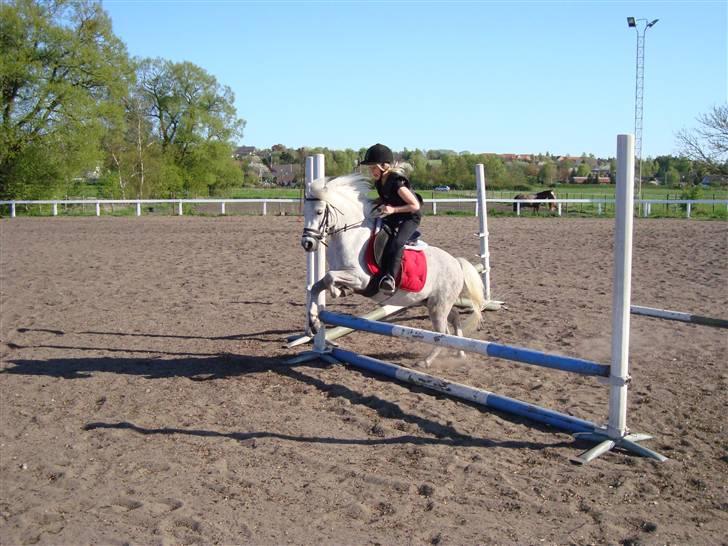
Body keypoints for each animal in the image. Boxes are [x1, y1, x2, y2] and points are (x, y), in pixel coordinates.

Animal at [302, 174, 484, 366]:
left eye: (319, 212)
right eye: (305, 212)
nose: (307, 243)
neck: (351, 236)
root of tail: (456, 263)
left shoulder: (361, 279)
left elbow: (329, 278)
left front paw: (337, 292)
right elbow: (316, 286)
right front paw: (313, 322)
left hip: (438, 305)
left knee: (441, 333)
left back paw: (426, 361)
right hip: (431, 302)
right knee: (453, 319)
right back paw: (460, 352)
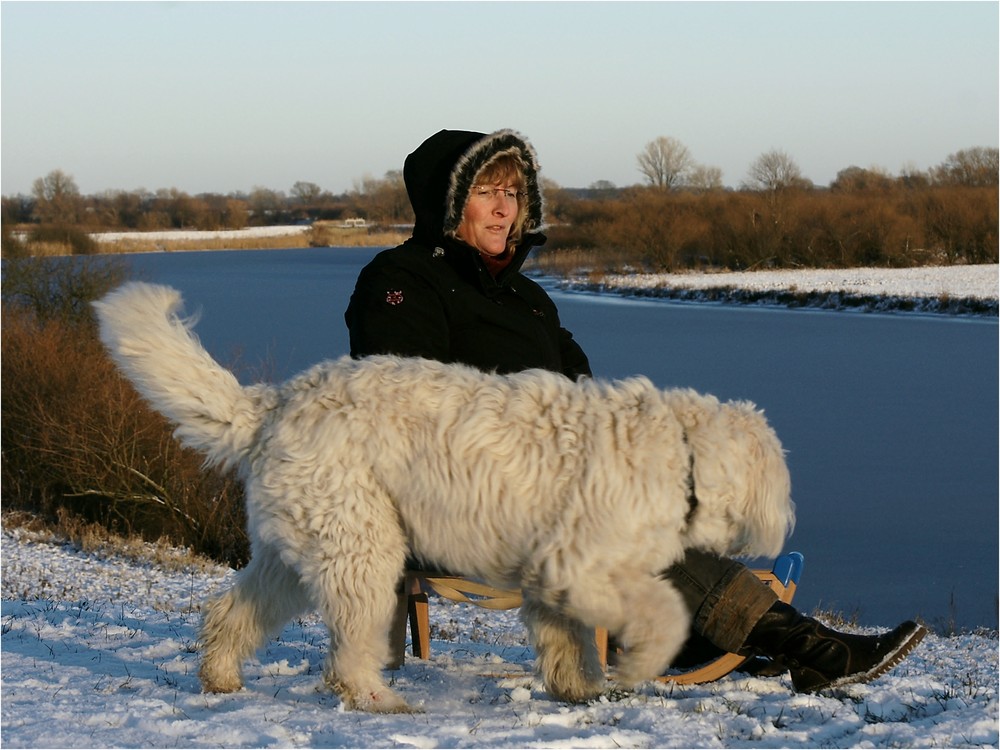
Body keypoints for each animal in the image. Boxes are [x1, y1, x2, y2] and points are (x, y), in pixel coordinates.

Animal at [94, 284, 796, 716]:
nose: (785, 525)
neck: (682, 451)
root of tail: (274, 403)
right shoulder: (584, 567)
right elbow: (664, 613)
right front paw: (637, 666)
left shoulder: (551, 577)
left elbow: (566, 640)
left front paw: (580, 691)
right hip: (363, 550)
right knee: (347, 652)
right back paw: (380, 700)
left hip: (296, 552)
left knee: (231, 610)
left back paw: (220, 676)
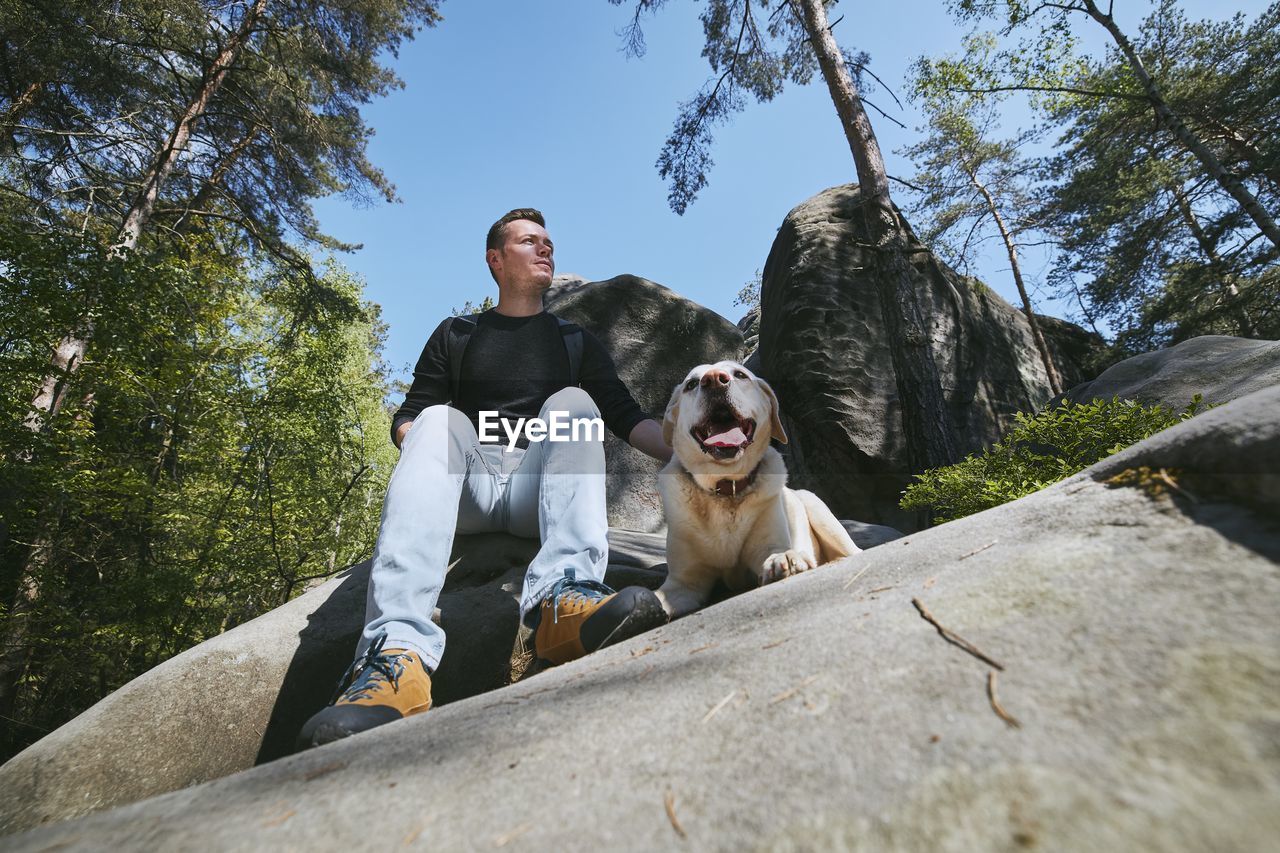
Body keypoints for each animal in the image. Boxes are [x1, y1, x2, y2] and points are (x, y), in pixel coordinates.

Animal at [655, 356, 855, 614]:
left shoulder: (767, 545)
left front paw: (786, 559)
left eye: (740, 375)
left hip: (818, 510)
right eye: (691, 384)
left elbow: (776, 552)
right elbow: (660, 596)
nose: (714, 379)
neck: (726, 488)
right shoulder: (683, 582)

- _Your instructions_:
Omit the pictures and write out the remaining data exactly.

- _Task response_:
Body keypoints for each animal in the image. Boxes are [x1, y1, x2, y2] and points are (x, y), in pixel coordinates.

Animal at [302, 174, 484, 366]:
left eye: (319, 212)
right eye: (305, 212)
nose: (307, 243)
neck: (351, 236)
root of tail: (456, 263)
left shoulder: (361, 279)
left elbow: (329, 278)
left front paw: (337, 292)
right elbow: (316, 286)
right front paw: (313, 322)
left hip: (438, 305)
left knee: (441, 333)
left back paw: (426, 361)
right hip: (431, 302)
right knee: (453, 319)
right back paw: (460, 352)
Body keypoints for each animal in the image. Boxes are [x1, y1, x2, y2] and points are (x, y), in pixel coordinates.

Animal at [94, 284, 796, 716]:
nose: (785, 525)
neck: (682, 451)
root of tail: (274, 403)
right shoulder: (584, 567)
right elbow: (664, 613)
right front paw: (637, 666)
left shoulder: (551, 577)
left elbow: (566, 640)
left front paw: (580, 691)
right hip: (363, 550)
right knee: (347, 652)
right back paw: (380, 700)
left hip: (296, 552)
left knee: (231, 610)
left back paw: (220, 676)
Body keypoints for each animal in the image. Boxes are [x1, y1, x2, y2] and points are (x, y), in pixel coordinates.

Animal at [655, 356, 855, 614]:
left shoulder: (767, 545)
left front paw: (786, 559)
left eye: (740, 375)
left hip: (818, 510)
right eye: (691, 384)
left elbow: (776, 552)
right elbow: (660, 596)
nose: (714, 379)
neck: (726, 488)
right shoulder: (683, 582)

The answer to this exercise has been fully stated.